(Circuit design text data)
######

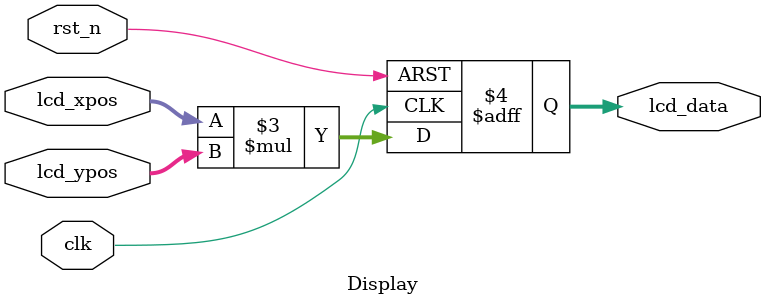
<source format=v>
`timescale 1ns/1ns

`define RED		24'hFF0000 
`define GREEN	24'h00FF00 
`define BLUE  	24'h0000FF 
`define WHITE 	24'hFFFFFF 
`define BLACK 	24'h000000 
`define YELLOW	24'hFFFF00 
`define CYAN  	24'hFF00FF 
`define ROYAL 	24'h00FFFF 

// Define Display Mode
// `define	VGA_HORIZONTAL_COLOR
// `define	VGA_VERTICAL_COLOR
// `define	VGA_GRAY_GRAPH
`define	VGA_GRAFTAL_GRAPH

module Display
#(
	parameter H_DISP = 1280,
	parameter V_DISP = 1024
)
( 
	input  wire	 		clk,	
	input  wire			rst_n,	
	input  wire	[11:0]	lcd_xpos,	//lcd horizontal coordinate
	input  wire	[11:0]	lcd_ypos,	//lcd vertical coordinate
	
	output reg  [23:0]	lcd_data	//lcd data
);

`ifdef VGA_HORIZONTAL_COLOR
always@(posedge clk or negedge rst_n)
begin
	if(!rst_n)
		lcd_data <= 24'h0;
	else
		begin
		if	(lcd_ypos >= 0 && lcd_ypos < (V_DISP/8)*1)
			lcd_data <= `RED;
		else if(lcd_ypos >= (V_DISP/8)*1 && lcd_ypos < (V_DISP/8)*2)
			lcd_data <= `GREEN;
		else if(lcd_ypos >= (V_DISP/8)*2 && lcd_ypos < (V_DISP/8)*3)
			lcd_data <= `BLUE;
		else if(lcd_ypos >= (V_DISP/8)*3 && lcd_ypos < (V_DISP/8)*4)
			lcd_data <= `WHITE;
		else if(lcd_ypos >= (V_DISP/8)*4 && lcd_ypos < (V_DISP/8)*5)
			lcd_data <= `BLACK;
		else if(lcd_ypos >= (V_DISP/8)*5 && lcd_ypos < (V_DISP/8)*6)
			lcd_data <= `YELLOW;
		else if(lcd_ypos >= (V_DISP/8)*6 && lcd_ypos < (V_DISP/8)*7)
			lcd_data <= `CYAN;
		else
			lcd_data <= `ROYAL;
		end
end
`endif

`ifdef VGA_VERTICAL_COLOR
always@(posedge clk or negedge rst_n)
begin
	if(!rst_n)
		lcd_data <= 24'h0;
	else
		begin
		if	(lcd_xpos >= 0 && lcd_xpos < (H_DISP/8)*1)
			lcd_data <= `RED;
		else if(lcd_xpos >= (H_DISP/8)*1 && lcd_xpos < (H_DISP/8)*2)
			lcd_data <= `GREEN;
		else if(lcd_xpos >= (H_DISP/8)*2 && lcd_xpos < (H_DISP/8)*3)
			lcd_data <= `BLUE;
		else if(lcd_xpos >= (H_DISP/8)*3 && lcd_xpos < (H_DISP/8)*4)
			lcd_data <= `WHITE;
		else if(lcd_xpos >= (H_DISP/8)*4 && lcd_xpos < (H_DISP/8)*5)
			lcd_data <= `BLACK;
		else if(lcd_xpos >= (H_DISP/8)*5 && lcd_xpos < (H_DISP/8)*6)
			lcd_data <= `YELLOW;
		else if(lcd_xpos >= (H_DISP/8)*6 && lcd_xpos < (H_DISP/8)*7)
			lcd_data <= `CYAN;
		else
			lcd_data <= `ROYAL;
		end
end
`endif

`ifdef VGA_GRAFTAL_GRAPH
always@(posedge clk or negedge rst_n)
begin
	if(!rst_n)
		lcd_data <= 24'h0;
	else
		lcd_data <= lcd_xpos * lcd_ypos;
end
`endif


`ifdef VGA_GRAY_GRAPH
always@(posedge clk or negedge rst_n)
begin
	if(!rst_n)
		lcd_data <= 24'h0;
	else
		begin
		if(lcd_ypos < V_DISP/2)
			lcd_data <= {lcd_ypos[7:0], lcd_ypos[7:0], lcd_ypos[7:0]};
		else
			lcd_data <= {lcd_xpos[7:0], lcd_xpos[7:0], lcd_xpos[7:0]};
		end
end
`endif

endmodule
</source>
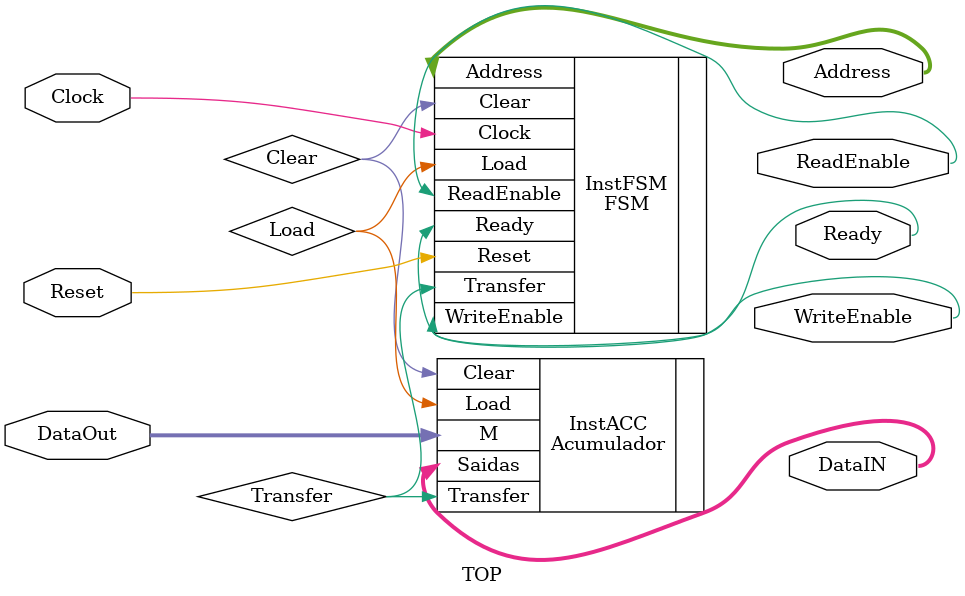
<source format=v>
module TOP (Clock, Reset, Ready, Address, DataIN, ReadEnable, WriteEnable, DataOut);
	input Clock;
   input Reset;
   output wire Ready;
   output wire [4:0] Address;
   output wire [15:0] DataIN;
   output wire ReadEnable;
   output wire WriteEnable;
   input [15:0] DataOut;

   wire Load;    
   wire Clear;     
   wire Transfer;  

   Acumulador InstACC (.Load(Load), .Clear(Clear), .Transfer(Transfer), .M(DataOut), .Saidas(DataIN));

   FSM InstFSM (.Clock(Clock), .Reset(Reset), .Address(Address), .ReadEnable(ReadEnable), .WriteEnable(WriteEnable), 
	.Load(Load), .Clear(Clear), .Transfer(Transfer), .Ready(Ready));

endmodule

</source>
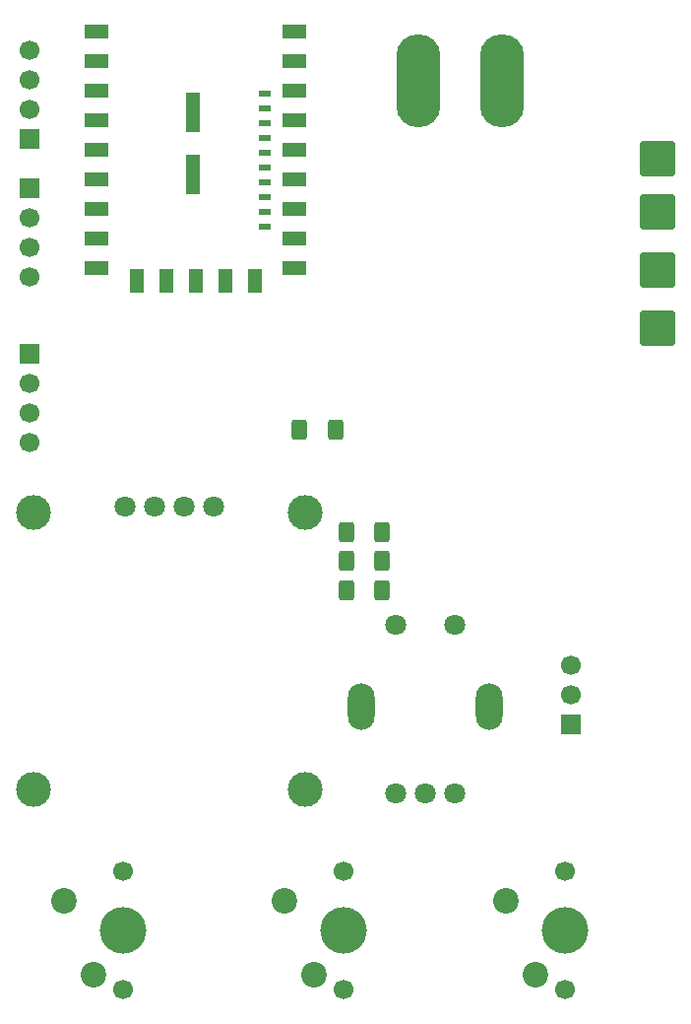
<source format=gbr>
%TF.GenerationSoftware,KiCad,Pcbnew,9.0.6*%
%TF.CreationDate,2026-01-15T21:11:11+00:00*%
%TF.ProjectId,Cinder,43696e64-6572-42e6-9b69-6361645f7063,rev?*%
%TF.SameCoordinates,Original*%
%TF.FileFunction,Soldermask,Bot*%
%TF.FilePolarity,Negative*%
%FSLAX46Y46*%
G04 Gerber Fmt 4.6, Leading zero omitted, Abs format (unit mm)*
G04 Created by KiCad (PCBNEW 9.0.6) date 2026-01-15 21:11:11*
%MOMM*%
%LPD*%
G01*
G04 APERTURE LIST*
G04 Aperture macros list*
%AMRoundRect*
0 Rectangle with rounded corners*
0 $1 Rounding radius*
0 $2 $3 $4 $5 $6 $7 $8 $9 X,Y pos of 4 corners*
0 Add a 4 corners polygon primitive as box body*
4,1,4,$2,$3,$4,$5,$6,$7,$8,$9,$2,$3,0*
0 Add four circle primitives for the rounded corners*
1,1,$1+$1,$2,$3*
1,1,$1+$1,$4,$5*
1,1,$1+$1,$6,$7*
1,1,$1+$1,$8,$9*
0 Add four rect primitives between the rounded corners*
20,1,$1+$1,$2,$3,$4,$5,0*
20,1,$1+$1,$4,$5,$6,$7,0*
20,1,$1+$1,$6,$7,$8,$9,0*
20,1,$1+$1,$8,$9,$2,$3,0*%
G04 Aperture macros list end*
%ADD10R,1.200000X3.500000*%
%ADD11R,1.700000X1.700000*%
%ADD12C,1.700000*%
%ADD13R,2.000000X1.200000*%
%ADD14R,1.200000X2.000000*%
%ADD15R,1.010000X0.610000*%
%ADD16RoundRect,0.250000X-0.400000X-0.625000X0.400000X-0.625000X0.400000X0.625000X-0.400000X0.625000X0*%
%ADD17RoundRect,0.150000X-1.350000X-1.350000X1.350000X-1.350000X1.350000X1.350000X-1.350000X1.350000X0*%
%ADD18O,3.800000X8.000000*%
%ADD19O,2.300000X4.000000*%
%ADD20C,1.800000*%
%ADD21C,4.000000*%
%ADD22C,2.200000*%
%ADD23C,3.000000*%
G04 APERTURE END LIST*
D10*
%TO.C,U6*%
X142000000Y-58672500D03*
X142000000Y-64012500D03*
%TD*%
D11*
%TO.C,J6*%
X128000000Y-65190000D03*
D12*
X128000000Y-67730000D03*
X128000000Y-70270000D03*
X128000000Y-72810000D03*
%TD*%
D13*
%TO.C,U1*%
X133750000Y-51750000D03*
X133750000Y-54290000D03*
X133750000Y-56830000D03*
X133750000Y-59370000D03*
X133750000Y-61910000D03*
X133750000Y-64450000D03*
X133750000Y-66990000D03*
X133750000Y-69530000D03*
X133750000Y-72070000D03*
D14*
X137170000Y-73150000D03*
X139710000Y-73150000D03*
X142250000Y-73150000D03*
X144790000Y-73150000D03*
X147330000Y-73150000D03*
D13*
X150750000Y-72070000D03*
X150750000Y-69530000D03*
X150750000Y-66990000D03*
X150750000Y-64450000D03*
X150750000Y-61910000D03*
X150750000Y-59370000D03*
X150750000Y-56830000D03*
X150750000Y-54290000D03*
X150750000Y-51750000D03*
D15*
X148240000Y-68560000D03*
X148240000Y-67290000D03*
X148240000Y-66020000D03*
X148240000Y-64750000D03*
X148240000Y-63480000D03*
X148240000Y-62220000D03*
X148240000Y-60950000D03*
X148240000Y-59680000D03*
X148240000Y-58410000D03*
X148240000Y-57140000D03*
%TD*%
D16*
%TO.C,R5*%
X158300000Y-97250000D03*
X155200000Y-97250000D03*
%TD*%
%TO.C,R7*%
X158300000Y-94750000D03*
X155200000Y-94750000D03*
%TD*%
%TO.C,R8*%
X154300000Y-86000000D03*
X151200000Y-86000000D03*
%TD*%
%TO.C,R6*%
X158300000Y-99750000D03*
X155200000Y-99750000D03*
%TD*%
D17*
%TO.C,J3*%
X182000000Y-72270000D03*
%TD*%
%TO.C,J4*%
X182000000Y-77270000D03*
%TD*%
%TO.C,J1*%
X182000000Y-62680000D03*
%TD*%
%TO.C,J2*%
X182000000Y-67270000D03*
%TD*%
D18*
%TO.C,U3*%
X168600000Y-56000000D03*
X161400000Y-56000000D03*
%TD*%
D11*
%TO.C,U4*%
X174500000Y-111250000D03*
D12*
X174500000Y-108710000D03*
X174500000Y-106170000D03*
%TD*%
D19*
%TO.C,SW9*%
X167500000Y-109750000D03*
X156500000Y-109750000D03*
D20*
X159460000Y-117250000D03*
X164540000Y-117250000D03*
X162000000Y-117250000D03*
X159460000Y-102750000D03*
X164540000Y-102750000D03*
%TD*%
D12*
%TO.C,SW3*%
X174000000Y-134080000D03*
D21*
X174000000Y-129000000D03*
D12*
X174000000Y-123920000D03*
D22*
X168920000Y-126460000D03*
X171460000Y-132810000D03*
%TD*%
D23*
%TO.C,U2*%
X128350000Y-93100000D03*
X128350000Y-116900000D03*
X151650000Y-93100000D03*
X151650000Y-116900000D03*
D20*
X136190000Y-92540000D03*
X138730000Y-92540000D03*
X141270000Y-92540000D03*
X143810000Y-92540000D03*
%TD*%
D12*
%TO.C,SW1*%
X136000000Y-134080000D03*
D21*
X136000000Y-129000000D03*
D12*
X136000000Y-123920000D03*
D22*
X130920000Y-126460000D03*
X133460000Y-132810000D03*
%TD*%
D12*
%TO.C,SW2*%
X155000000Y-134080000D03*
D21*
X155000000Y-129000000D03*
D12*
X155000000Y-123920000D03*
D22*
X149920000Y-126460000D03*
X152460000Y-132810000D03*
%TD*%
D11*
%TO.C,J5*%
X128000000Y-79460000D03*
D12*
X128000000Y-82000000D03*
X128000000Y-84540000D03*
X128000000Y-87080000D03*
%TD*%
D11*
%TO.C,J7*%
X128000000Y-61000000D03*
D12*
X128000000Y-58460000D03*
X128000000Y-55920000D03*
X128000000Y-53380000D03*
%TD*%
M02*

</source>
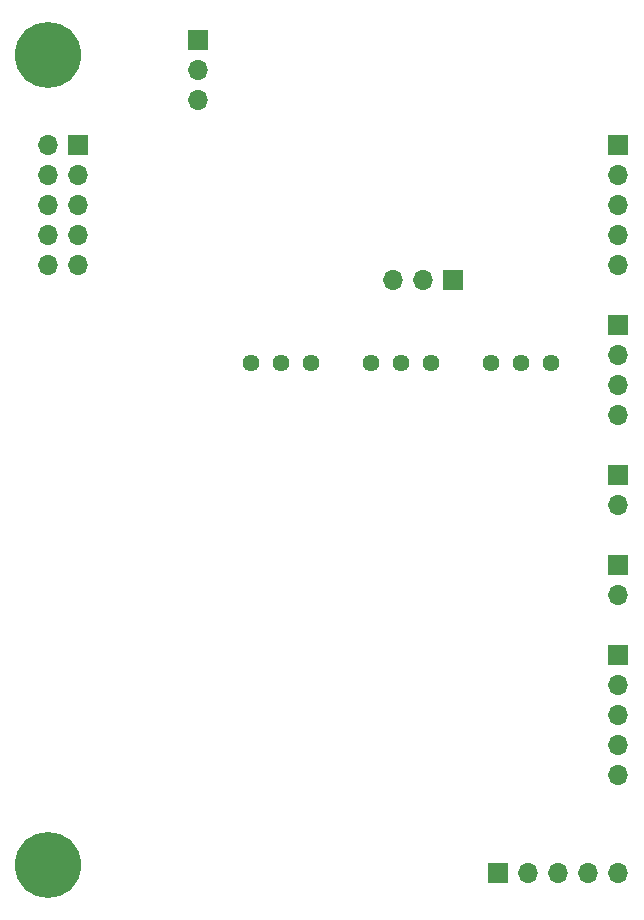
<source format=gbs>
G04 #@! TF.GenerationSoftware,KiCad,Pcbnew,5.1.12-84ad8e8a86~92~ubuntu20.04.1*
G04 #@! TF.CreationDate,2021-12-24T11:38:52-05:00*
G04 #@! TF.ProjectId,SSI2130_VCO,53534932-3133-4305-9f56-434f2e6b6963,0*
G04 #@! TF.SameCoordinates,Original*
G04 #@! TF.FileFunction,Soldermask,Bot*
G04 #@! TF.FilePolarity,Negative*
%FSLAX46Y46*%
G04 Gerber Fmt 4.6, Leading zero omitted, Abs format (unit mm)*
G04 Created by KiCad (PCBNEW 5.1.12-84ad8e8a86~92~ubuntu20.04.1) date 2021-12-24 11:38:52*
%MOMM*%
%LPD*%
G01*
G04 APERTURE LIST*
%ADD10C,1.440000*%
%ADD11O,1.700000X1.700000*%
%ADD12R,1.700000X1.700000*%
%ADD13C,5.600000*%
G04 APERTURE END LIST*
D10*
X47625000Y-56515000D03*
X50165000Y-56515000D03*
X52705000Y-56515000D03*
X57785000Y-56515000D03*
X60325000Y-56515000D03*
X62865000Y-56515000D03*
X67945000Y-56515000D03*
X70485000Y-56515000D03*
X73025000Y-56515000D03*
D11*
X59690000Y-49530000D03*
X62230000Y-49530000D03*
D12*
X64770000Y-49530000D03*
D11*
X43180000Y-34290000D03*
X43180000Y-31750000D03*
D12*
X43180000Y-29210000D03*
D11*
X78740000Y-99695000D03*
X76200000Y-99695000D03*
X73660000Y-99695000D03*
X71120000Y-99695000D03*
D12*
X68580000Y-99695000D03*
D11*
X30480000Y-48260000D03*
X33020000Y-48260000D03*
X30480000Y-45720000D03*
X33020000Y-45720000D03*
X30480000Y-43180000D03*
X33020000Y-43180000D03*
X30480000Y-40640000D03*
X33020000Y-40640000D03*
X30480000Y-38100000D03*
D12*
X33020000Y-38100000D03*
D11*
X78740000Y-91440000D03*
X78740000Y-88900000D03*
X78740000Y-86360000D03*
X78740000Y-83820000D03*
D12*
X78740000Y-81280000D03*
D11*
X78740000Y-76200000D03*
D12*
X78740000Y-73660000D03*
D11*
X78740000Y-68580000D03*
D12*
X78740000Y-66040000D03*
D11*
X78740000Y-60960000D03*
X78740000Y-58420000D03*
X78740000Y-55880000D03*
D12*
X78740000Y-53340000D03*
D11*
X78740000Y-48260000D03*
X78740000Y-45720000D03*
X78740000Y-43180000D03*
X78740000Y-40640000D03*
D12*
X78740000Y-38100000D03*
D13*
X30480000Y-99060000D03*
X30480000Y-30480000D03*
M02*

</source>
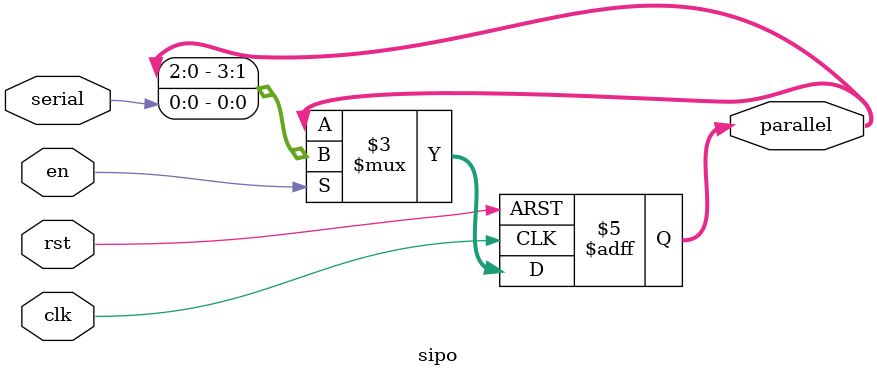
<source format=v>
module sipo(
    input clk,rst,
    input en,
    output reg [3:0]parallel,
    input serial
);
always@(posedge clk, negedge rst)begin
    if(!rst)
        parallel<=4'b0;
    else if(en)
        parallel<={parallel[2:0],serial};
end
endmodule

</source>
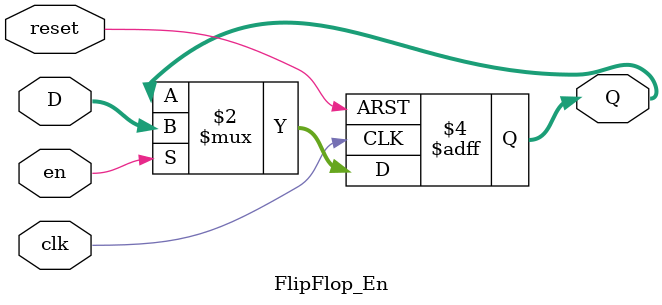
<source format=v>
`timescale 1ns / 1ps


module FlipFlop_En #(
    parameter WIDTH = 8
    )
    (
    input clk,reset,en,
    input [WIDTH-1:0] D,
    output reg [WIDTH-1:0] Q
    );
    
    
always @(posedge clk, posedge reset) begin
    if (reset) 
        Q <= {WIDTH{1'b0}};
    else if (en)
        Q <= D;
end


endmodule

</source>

######

Above are records; write out the lines from the one with "lcd_xpos < (H_DISP/8)*1)" down to the one with "output wire [15:0] DataIN;", exactly, leaving the pictures out.

● **EXERCISE RESULT**:
		if	(lcd_xpos >= 0 && lcd_xpos < (H_DISP/8)*1)
			lcd_data <= `RED;
		else if(lcd_xpos >= (H_DISP/8)*1 && lcd_xpos < (H_DISP/8)*2)
			lcd_data <= `GREEN;
		else if(lcd_xpos >= (H_DISP/8)*2 && lcd_xpos < (H_DISP/8)*3)
			lcd_data <= `BLUE;
		else if(lcd_xpos >= (H_DISP/8)*3 && lcd_xpos < (H_DISP/8)*4)
			lcd_data <= `WHITE;
		else if(lcd_xpos >= (H_DISP/8)*4 && lcd_xpos < (H_DISP/8)*5)
			lcd_data <= `BLACK;
		else if(lcd_xpos >= (H_DISP/8)*5 && lcd_xpos < (H_DISP/8)*6)
			lcd_data <= `YELLOW;
		else if(lcd_xpos >= (H_DISP/8)*6 && lcd_xpos < (H_DISP/8)*7)
			lcd_data <= `CYAN;
		else
			lcd_data <= `ROYAL;
		end
end
`endif

`ifdef VGA_GRAFTAL_GRAPH
always@(posedge clk or negedge rst_n)
begin
	if(!rst_n)
		lcd_data <= 24'h0;
	else
		lcd_data <= lcd_xpos * lcd_ypos;
end
`endif


`ifdef VGA_GRAY_GRAPH
always@(posedge clk or negedge rst_n)
begin
	if(!rst_n)
		lcd_data <= 24'h0;
	else
		begin
		if(lcd_ypos < V_DISP/2)
			lcd_data <= {lcd_ypos[7:0], lcd_ypos[7:0], lcd_ypos[7:0]};
		else
			lcd_data <= {lcd_xpos[7:0], lcd_xpos[7:0], lcd_xpos[7:0]};
		end
end
`endif

endmodule
</source>
<source format=v>
module TOP (Clock, Reset, Ready, Address, DataIN, ReadEnable, WriteEnable, DataOut);
	input Clock;
   input Reset;
   output wire Ready;
   output wire [4:0] Address;
   output wire [15:0] DataIN;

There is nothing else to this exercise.